Fälscher lieben Internet
Das stetige Wachstum des Webs spült auch kleine Unternehmen zu Tage, die ihr Brot mit Fälschungen oder Beinahe-Fälschungen von Dokumenten verdienen.
Auf Hunderten von Internetseiten bieten diese Firmen [fast] perfekte Fälschungen aller Art. Zwischen umgerechnet 140 und 2.100 ATS kosten die begehrten Dokumente, die vor allem den US-Behörden zunehmend Sorge bereiten. Die steigende Betrugsgefahr durch gefälschte Papiere aus dem Internet beschäftigt seit kurzem auch den US-Senat.
Es reicht, nach "fake ID" ["gefälschte Papiere"] zu suchen, um eine riesige Auswahl komplexer Sites zu bekommen, auf denen das breite Angebot umfassend dargestellt wird. Alle Produkte - vom Leseausweis für Bibliotheken bis zum Dienstausweis von US-Bundespolizisten - werden im Bild gezeigt. Es reicht, einen Bestellschein auszufüllen und abzuschicken. Kinderleicht. Gezahlt wird Cash oder per Kreditkarte.
"Jeder, der einen Computer und eine Kreditkarte besitzt, kann praktisch sofort eine Sozialversicherungskarte bekommen, die völlig echt aussieht und eine Nummer seiner Wahl trägt", wehklagt der US-Generalinspektor der Sozialversicherung, James Huse, in seinem Bericht an den Senat. Nur an Pässe würden sich die Internetfirmen nicht heranwagen.

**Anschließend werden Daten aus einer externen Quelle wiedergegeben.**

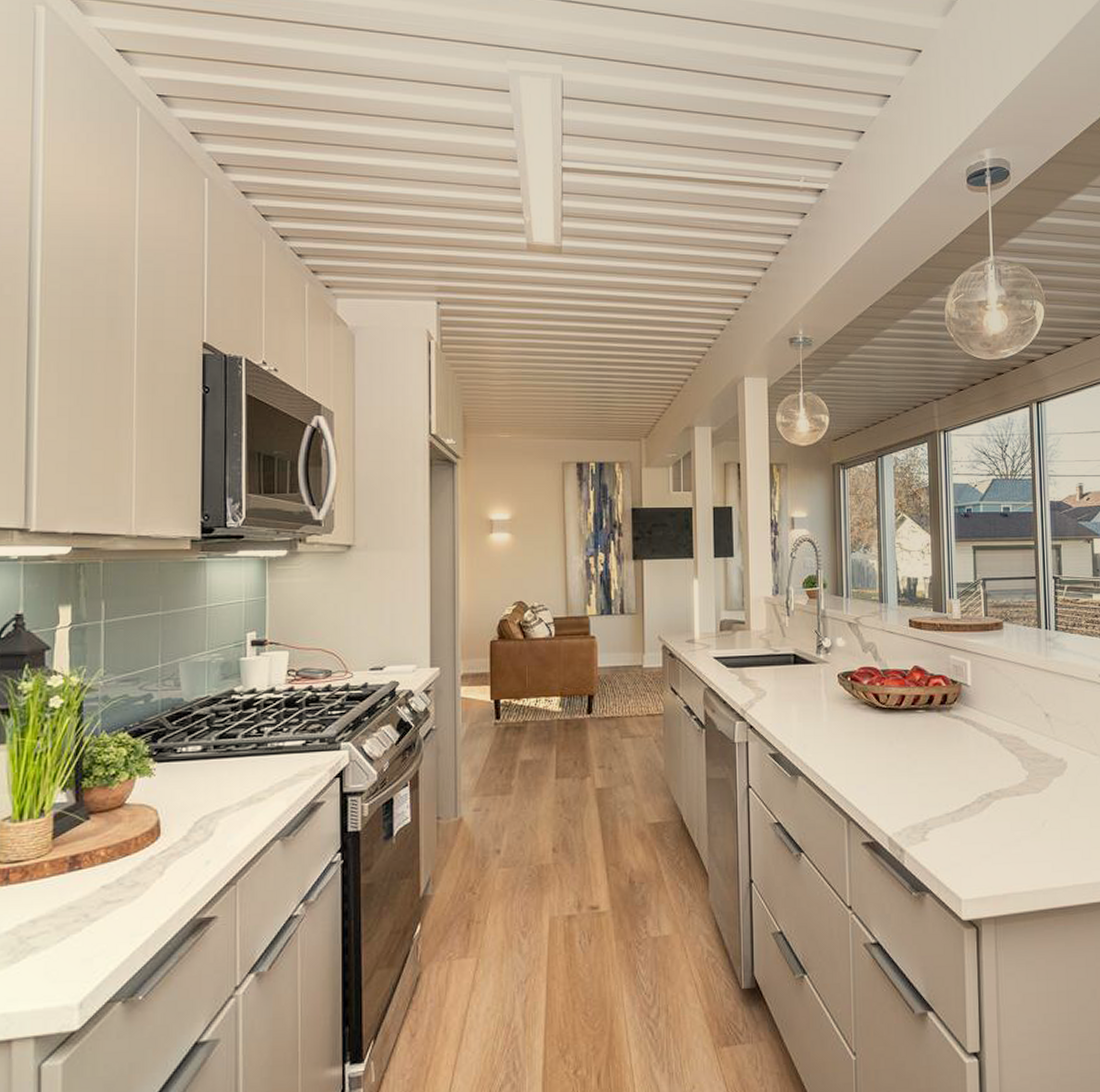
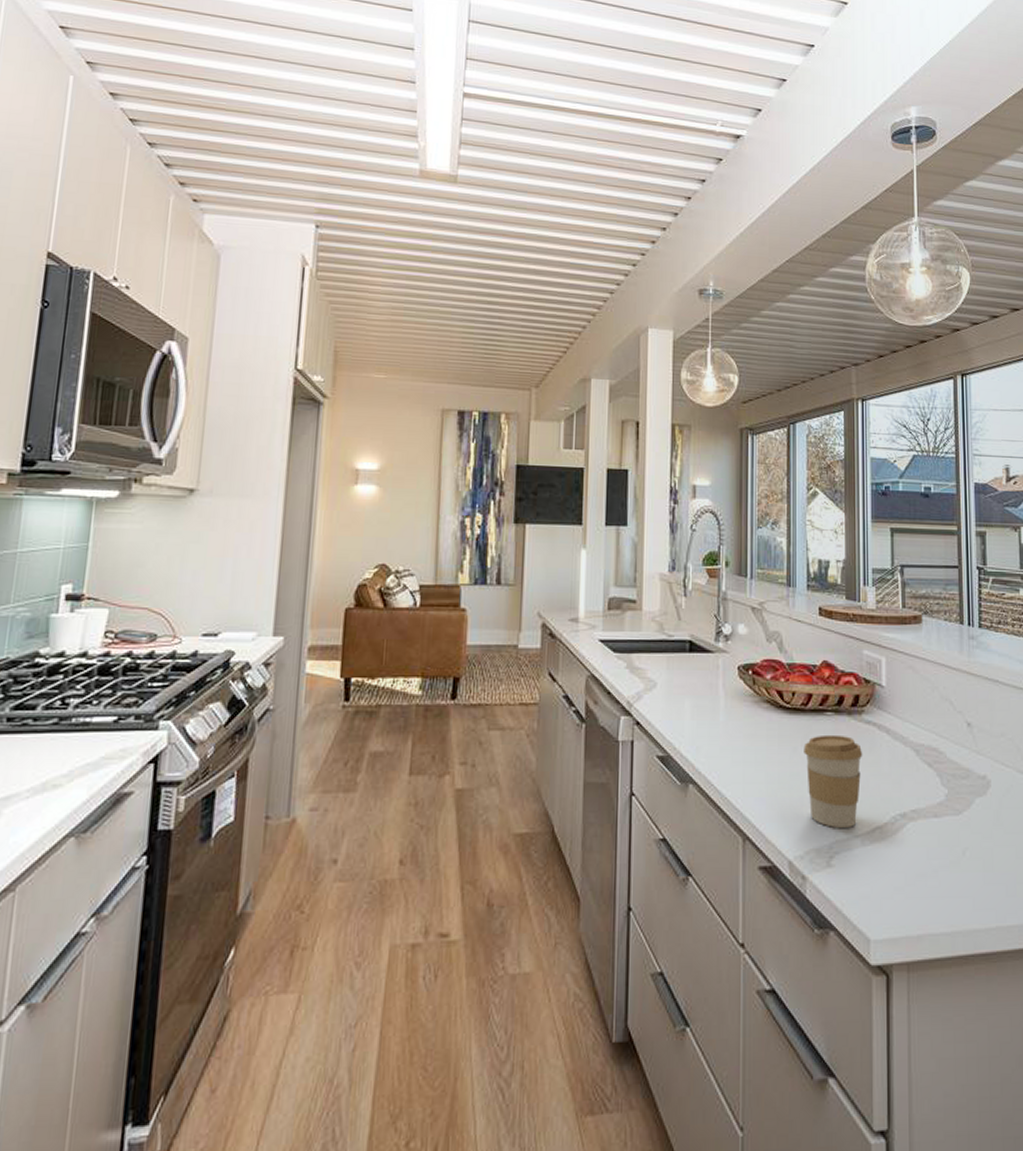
coffee cup: none [898,729,952,808] -> present [804,734,863,828]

Die Unternehmen bewegen sich in einer juristischen Grauzone. Um nicht mit dem Gesetz in Konflikt zu geraten, warnen die Firmen auf ihren Sites vor dem Missbrauch ihrer Produkte. Die kalifornische Firma CDS Enterprises lässt den Nutzer im Kleingedruckten wissen: "Wir übernehmen keine Verantwortung für illegale Aktivitäten, die aus der Benutzung der Karten herrühren." Die nachgemachten Karten seien ausschließlich für Spiel und Unterhaltung bestimmt, schreibt die kanadische Gesellschaft PCI Systems. Dennoch betont PCI immer wieder, dass die angebotenen Dokumente kaum von Orginalen zu unterscheiden seien. Für einen Aufschlag von 630 Schilling (45,8 Euro) versieht PCI die gefälschten Karten auch mit einem "authentischen Hologramm".

Manche Karten tragen den Aufdruck "Attrappe" oder "Muster". Aber die Gebrauchsanweisung, um die Aufschrift zum Verschwinden zu bringen, wird mitgeliefert. Meist handelt es sich um einen Aufkleber, der abgezogen werden muss.

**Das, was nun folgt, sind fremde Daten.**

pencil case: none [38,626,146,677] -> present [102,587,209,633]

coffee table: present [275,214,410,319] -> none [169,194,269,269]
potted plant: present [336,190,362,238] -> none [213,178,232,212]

Die britische Firma Belvine verschickt ihre Papiere ohne Fotos. Die können im Nachhinein angebracht werden. 23 Karten gibt es zur Auswahl. Per Mausklick kann der Kunde sich als Journalist, Student, UN-Mitarbeiter, Leibwächter oder freiberufliches Model ausgeben, und natürlich gibt es Ausweise aus aller Herren Länder.

Die meisten gefälschten Dokumente werden dazu benutzt, um Bankkonten zu eröffnen, Kredite unter falschem Namen aufzunehmen oder gestohlene Schecks einzulösen, wie der ehemalige New Yorker Polizist und heutige Privatdetektiv, Steve Davis, festgestellt hat. Er berichtet von einem Fall in Kalifornien, bei dem es um Zahlungen von mehreren hunderttausend Dollar per Scheck ging.

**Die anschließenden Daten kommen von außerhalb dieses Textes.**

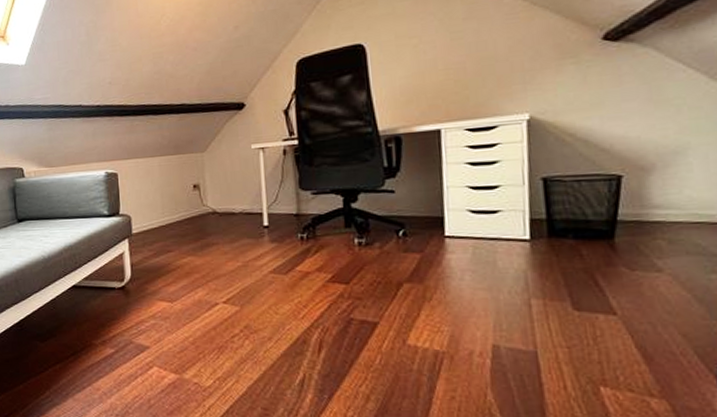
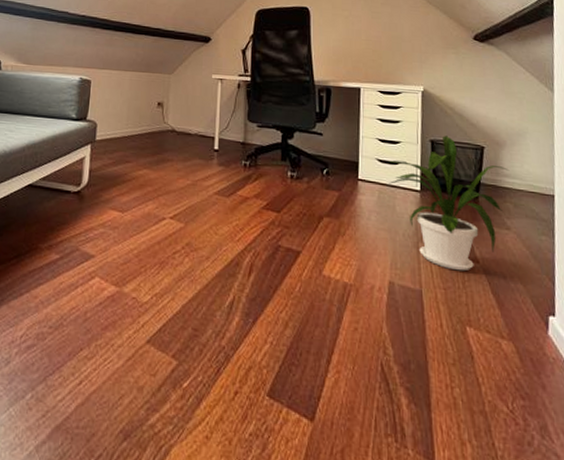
house plant: none [484,169,662,326] -> present [388,136,510,271]

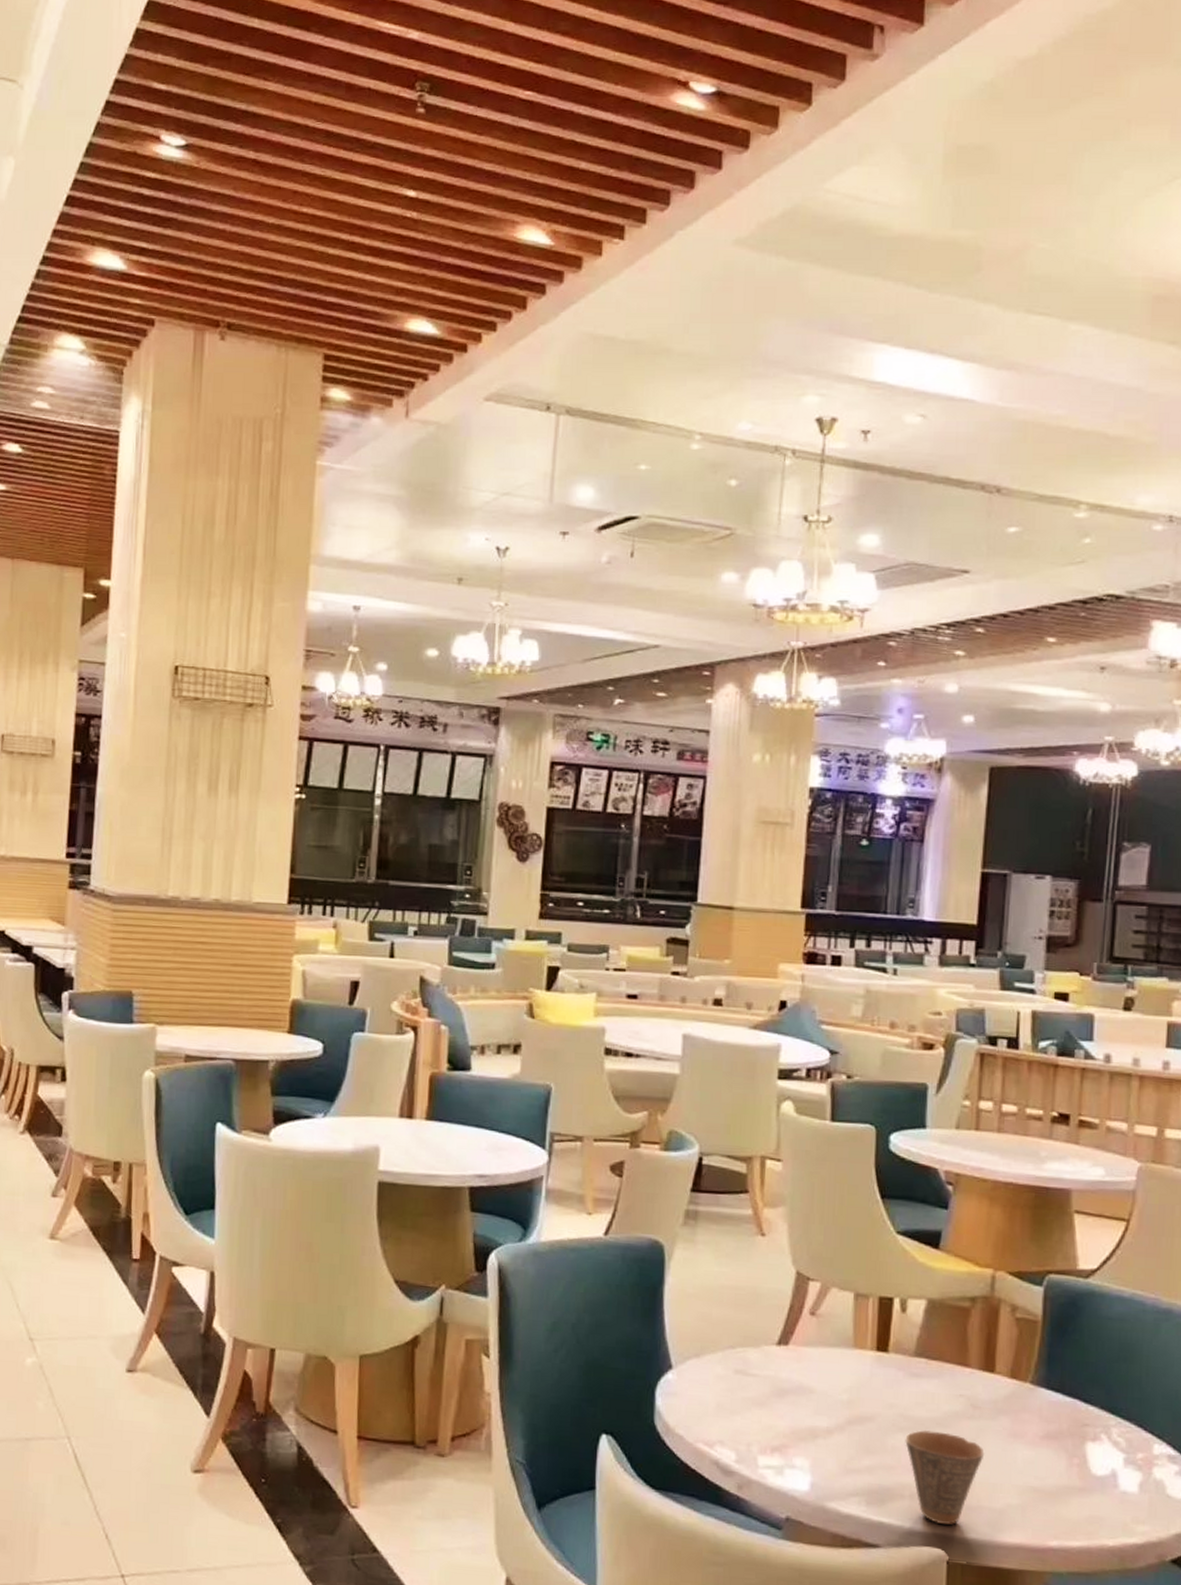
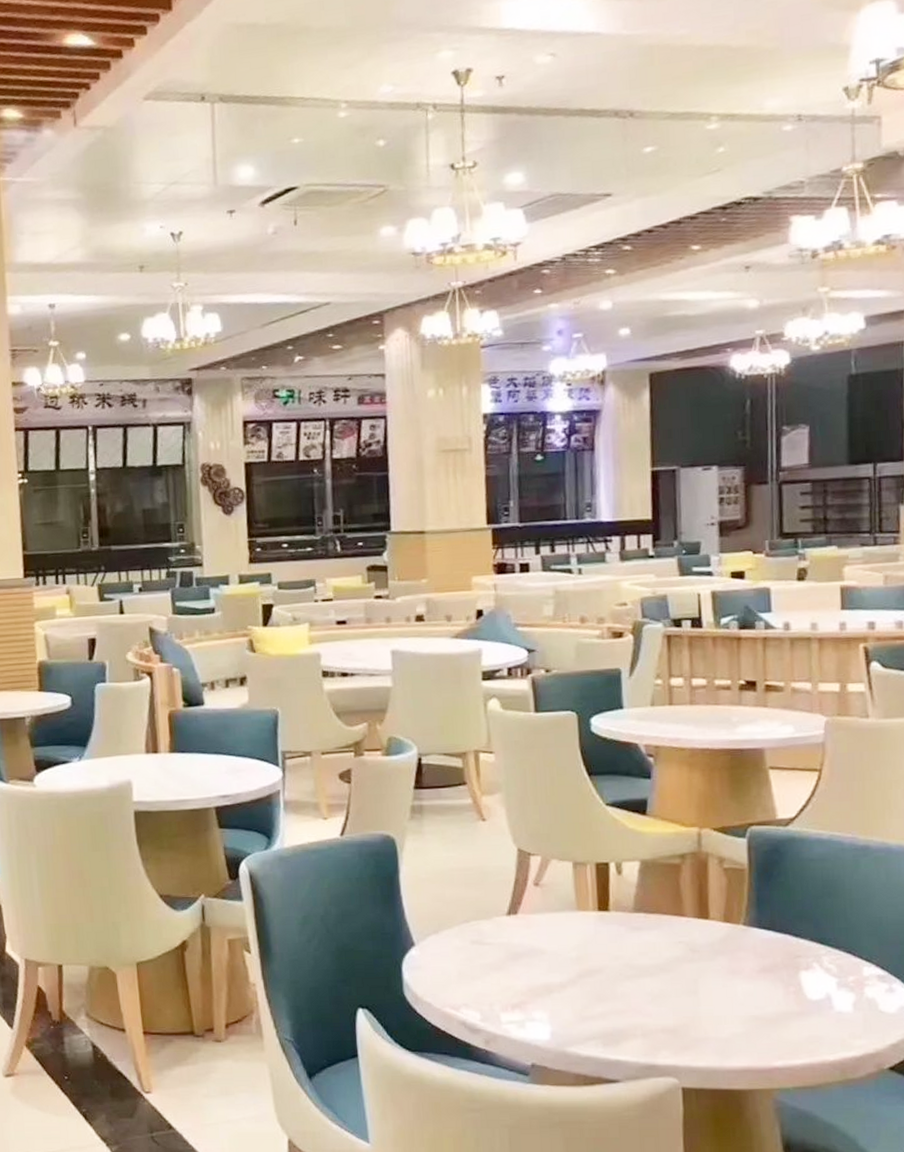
cup: present [905,1430,985,1525] -> none [632,976,707,1056]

Für die "schweren Burschen" unter den Kriminellen und echte Terroristen ist das Internet jedoch nicht das Mittel der Wahl, um an falsche Papiere zu gelangen. Bei ihnen stößt das Medium an seine Grenzen, denn im weltweiten Netz werden Spuren hinterlassen. "Echte Kriminelle benutzen das Internet nie", sagt Detektiv Davis. Das haben sie auch nicht nötig, denn "sie wissen, dass sie sich die Dokumente in der Unterwelt besorgen können."